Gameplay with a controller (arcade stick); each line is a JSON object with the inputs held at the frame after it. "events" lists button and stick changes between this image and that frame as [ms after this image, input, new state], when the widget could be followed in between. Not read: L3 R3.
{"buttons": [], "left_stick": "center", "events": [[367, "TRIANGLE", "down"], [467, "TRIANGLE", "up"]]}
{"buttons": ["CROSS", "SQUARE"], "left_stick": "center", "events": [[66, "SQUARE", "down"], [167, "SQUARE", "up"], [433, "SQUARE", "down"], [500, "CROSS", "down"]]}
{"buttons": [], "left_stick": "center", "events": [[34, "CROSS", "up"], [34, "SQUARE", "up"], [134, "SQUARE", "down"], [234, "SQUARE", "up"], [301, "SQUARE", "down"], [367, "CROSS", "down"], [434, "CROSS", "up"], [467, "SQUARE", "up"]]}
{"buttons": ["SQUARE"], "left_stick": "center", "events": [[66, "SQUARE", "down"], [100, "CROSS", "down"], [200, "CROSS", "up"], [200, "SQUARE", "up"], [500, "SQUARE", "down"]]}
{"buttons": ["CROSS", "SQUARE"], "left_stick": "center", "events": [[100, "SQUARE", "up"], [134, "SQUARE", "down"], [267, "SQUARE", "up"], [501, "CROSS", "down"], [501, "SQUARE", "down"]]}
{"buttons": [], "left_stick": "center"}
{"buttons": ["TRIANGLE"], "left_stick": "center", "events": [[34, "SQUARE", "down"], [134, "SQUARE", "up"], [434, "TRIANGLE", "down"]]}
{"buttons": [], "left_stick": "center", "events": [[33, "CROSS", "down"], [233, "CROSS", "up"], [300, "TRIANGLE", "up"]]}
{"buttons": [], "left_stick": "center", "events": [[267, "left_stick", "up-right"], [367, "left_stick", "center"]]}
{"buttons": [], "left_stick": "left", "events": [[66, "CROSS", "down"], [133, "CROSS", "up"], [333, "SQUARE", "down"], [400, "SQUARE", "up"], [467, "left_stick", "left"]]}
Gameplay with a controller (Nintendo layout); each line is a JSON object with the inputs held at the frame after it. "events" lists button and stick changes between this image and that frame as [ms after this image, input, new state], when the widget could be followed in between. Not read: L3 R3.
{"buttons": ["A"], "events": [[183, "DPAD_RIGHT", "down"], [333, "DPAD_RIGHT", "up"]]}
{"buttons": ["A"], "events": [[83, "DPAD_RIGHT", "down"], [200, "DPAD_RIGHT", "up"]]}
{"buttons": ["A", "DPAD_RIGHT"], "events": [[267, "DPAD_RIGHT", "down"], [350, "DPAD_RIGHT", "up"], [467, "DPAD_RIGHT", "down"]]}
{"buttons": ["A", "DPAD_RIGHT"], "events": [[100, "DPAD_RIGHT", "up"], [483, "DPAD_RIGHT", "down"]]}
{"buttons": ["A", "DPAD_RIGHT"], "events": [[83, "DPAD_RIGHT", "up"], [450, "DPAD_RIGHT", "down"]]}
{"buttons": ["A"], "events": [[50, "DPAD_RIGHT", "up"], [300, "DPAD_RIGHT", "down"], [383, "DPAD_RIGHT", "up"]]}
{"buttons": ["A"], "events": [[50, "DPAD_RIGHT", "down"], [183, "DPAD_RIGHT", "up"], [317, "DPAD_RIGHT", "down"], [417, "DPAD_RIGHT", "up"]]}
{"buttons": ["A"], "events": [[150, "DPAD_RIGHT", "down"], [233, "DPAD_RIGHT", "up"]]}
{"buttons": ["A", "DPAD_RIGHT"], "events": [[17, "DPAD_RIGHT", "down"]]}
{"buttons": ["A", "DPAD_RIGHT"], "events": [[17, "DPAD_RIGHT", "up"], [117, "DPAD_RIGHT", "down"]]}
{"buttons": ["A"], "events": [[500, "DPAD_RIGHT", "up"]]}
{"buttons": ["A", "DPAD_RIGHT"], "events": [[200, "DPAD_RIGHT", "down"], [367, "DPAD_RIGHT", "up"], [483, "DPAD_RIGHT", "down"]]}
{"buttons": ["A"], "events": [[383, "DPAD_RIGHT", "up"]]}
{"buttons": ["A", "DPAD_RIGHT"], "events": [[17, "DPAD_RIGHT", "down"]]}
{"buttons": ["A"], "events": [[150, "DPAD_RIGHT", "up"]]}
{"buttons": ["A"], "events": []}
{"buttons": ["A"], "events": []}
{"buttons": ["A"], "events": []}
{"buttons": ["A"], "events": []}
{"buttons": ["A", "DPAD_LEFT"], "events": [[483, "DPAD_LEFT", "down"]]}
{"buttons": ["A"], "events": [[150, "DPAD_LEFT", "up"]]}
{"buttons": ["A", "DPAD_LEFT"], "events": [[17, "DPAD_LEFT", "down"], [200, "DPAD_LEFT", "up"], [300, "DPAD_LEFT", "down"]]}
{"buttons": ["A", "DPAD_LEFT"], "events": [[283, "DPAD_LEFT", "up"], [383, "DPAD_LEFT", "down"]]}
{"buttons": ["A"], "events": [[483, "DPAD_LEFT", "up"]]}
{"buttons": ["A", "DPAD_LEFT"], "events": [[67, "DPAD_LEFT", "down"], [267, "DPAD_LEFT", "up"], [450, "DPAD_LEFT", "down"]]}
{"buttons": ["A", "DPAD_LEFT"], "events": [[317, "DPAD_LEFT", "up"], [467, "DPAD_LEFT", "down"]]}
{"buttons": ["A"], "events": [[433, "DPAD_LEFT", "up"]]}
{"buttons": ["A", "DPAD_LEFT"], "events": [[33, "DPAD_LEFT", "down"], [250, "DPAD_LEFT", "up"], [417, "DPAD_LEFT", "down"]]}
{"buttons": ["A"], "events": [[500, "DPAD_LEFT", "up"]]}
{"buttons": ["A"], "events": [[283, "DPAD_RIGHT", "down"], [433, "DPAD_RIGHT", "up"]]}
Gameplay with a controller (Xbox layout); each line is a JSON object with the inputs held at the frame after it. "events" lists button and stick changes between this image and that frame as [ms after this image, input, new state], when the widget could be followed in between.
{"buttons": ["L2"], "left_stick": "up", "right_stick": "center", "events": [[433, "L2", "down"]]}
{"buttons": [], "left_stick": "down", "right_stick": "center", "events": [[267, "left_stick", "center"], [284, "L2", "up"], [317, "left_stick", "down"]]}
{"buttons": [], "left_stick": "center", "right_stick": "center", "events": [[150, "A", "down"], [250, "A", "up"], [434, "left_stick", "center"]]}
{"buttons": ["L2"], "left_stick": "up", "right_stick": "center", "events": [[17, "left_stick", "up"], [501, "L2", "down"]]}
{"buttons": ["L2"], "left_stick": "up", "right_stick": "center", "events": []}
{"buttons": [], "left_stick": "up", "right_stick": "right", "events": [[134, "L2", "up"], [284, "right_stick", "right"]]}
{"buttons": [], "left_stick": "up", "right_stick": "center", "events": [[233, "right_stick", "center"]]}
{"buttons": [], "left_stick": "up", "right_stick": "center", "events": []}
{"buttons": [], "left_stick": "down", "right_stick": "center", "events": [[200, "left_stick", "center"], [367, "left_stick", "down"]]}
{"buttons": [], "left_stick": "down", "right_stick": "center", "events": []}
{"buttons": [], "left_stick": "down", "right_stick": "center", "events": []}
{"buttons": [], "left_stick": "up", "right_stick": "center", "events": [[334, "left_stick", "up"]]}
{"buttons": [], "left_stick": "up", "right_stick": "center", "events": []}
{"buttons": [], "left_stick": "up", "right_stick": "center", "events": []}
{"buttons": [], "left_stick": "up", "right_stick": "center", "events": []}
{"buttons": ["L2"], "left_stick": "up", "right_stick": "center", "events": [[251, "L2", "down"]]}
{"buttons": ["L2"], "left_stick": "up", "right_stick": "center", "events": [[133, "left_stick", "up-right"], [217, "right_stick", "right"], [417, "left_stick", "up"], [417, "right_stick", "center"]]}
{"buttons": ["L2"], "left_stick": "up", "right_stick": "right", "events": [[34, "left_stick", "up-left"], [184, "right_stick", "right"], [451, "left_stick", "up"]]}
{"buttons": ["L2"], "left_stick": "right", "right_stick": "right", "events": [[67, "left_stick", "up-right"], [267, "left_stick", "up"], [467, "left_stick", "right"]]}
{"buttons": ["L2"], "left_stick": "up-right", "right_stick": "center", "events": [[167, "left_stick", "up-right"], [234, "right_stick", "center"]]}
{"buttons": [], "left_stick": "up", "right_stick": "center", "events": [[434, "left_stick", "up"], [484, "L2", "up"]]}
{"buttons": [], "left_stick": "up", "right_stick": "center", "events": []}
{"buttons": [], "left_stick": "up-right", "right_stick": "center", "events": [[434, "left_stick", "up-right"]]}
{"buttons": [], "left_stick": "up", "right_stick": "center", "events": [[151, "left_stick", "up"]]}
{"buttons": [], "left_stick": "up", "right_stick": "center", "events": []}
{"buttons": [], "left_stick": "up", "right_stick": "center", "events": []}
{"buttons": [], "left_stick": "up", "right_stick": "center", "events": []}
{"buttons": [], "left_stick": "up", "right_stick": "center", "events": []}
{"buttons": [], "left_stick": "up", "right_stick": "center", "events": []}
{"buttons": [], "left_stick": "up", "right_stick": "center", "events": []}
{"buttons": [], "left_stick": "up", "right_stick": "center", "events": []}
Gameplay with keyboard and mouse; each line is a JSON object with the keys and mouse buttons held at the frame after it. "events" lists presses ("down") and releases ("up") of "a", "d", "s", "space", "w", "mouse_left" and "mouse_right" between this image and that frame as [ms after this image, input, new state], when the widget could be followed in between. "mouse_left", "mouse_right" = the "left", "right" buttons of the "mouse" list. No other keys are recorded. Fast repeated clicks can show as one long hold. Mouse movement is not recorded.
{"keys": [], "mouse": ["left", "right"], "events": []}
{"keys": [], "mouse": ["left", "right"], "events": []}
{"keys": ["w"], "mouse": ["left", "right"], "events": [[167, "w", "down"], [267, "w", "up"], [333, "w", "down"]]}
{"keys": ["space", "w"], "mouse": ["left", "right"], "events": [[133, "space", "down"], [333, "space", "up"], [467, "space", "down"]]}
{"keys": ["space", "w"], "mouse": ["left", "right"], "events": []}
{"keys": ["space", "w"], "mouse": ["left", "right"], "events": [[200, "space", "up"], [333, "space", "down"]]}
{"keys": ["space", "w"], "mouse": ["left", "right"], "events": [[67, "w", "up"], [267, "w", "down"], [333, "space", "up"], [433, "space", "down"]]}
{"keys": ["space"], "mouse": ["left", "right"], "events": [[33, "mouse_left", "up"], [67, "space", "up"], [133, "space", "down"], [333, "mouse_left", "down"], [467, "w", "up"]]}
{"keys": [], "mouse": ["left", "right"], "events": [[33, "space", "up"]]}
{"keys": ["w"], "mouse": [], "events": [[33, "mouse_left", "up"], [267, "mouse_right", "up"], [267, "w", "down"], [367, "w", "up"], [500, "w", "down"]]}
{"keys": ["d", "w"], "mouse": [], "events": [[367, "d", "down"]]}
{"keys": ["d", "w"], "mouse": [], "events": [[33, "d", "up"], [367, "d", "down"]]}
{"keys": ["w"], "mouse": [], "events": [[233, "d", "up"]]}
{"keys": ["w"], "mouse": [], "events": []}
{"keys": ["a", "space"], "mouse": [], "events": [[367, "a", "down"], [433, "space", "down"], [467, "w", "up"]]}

○ ○ ○

Problem to work on. The answer should consist of every line above in which "read" appears.

Response to the exercise.
Gameplay with a controller (arcade stick); each line is a JSON object with the inputs held at the frame after it. "events" lists button and stick changes between this image and that frame as [ms after this image, input, new state], when the widget could be followed in between. Not read: L3 R3.
Gameplay with a controller (Nintendo layout); each line is a JSON object with the inputs held at the frame after it. "events" lists button and stick changes between this image and that frame as [ms after this image, input, new state], when the widget could be followed in between. Not read: L3 R3.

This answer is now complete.